2) I know there have been software rewrites during the mission but is it possible to change the on-board photo processing software in this way?
...
4) Is there any thought of using high dynamic range images for later surface missions such as MSL?


Underexposure isn't much of an issue; at some point in overexposure you start to get "blooming" where excess charge from a photosite starts to leak to adjacent pixels.

The largest problem is that to make this work you'd have to use more bits per pixel, and I suspect that the current number (12 bits for raw images, 8 bits for square-root-encoded) is deeply wired into the software.

Of course, nothing's stopping them from commanding separate images at different exposures and merging them on the ground. I haven't heard of that being done, but it would be fairly straightforward if one was willing to accept the penalty of downlinking the extra data.

We have no plans to build this into the image acquisition process for MSL -- we've got our hands full there as it is. smile.gif
djellison
Actually - I've found MER imagery to have a much better range than most digital cameras - and whilst I've played with HDR a little in the 3D field, I can't imagine much benefit for MER purposes.

Doug
Pertinax
My understanding of HDR imagery is that it is intended to overcome the dynamic range limitations of standard 8bit imagery (well, 24 bit (8R,8G, 8B)), which has a rather limited dynamic range.

The rover imagery (the *.img imagery) is 12bit per image, providing a wealth of more dynamic range information than 'normal' / 8bit imagery would. This is not to say that you could not use the technique to produce an image of even greater dynamic range (one absolutly could), but as Doug noted, there is little need /benefit to do so -- particularly as we already have 12 bit per filter imagery.


-- Pertinax
SteveM
QUOTE (Pertinax @ Feb 21 2006, 09:54 AM) *
The rover imagery (the *.img imagery) is 12bit per image, providing a wealth of more dynamic range information than 'normal' / 8bit imagery would. This is not to say that you could not use the technique to produce an image of even greater dynamic range (one absolutly could), but as Doug noted, there is little need /benefit to do so -- particularly as we already have 12 bit per filter imagery.
-- Pertinax


Thanks for all the helpful comments. 12 bits is much better than 8, but not up to the ability of HDR to deal with deep shadows and glaring reflections in the same image. I guess my perception of the dynamic range limits came from just using the JPGs, with their 8 bit range.
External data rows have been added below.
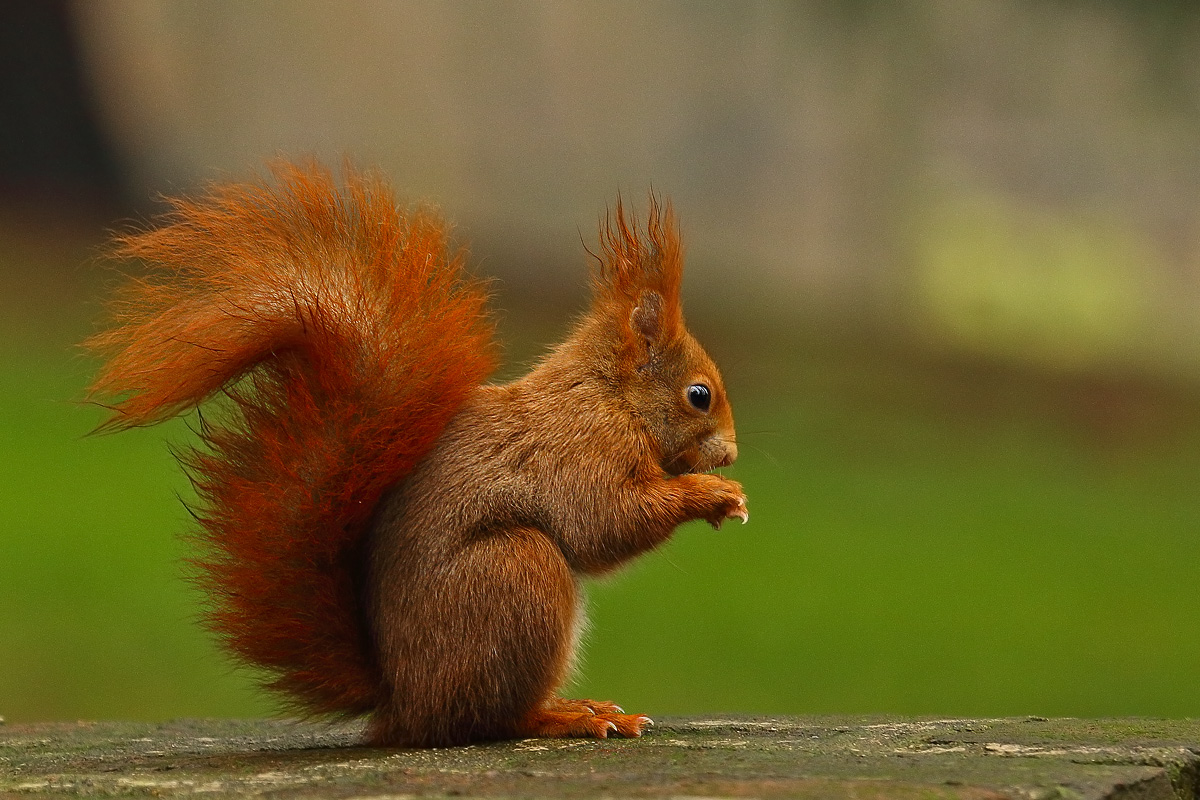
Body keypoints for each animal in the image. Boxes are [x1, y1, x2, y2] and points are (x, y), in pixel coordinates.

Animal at [87, 161, 747, 748]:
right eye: (699, 395)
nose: (733, 455)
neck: (611, 396)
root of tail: (402, 700)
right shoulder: (582, 449)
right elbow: (604, 523)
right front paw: (711, 496)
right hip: (516, 575)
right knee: (489, 718)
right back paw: (565, 717)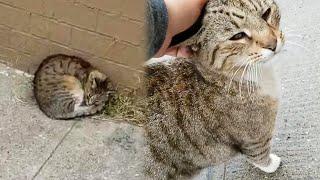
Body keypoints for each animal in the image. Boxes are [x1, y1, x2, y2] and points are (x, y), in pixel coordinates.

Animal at [145, 0, 284, 179]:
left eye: (266, 13)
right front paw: (271, 164)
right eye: (237, 36)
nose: (273, 44)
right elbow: (259, 156)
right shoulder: (254, 139)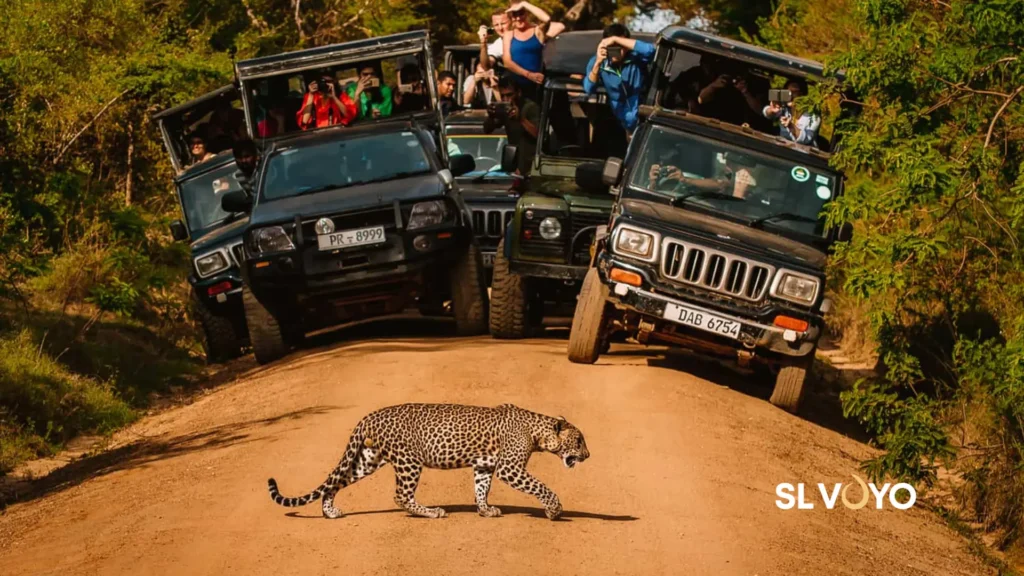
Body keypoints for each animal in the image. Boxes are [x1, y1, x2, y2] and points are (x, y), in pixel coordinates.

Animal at [267, 402, 590, 520]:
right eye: (579, 441)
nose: (588, 456)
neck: (538, 432)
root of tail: (370, 416)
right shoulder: (510, 468)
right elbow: (540, 487)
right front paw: (554, 510)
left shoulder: (484, 465)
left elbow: (481, 489)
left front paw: (485, 510)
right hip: (409, 461)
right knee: (401, 495)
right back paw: (432, 512)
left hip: (368, 459)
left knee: (337, 481)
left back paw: (330, 511)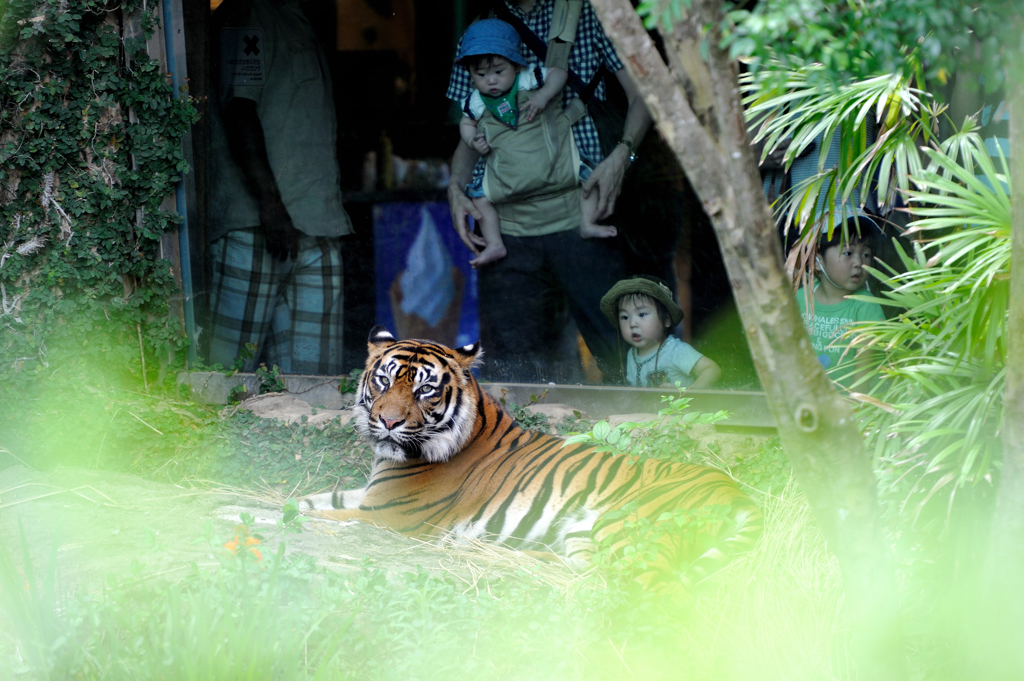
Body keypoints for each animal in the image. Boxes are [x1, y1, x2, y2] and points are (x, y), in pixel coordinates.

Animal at [296, 325, 761, 585]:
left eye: (425, 389)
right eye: (384, 381)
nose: (388, 422)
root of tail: (739, 494)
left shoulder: (384, 514)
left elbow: (317, 515)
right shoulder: (369, 494)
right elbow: (308, 501)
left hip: (621, 528)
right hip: (583, 533)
Using my newbie privilege, can anyone point me to sources for the .img files and for software to read them.

Steve
slinted
The img files can be found in the MER Analyst Notebook. Under search, look for RAD files. If you're using windows, Bjorn's img2png program will help make displayable images (using the -r flag to apply the scaling factors) from the img files.

As has already been mentioned, the 12 bit range allows almost every detail on the surface to be captured in a single exposure. On Mars, I think only direct solar, or bright sky, imaging would create a greater than 1000:1 range. The occasional specular reflection bleeds out the pixels, but that has more to do with how the autoexposure works than what the ccd could actually handle. Areas under shadows have good visible detail but it's hard to tell that from looking at the raw jpgs.

The problem of seeing the detail in shadow still remains even if there is useable data in those areas. The other half of the HDR research might end up being much more important for Mars imaging than multi-exposure photography. Since computer displays and TVs only have a dynamic range of 1:100, the issue of how best to compress the photographic range into the display range is a significant challenge. Since HDR images often have a vastly wider range than the display device, research into intelligent tone mapping has gone hand in hand with the methods for capturing HDR images. Retinex, iCAM and several other techniques attempt to preserve visible detail while compressing the range for display or print. Even smaller range images, like Pancam, could benefit from some smart tone mapping.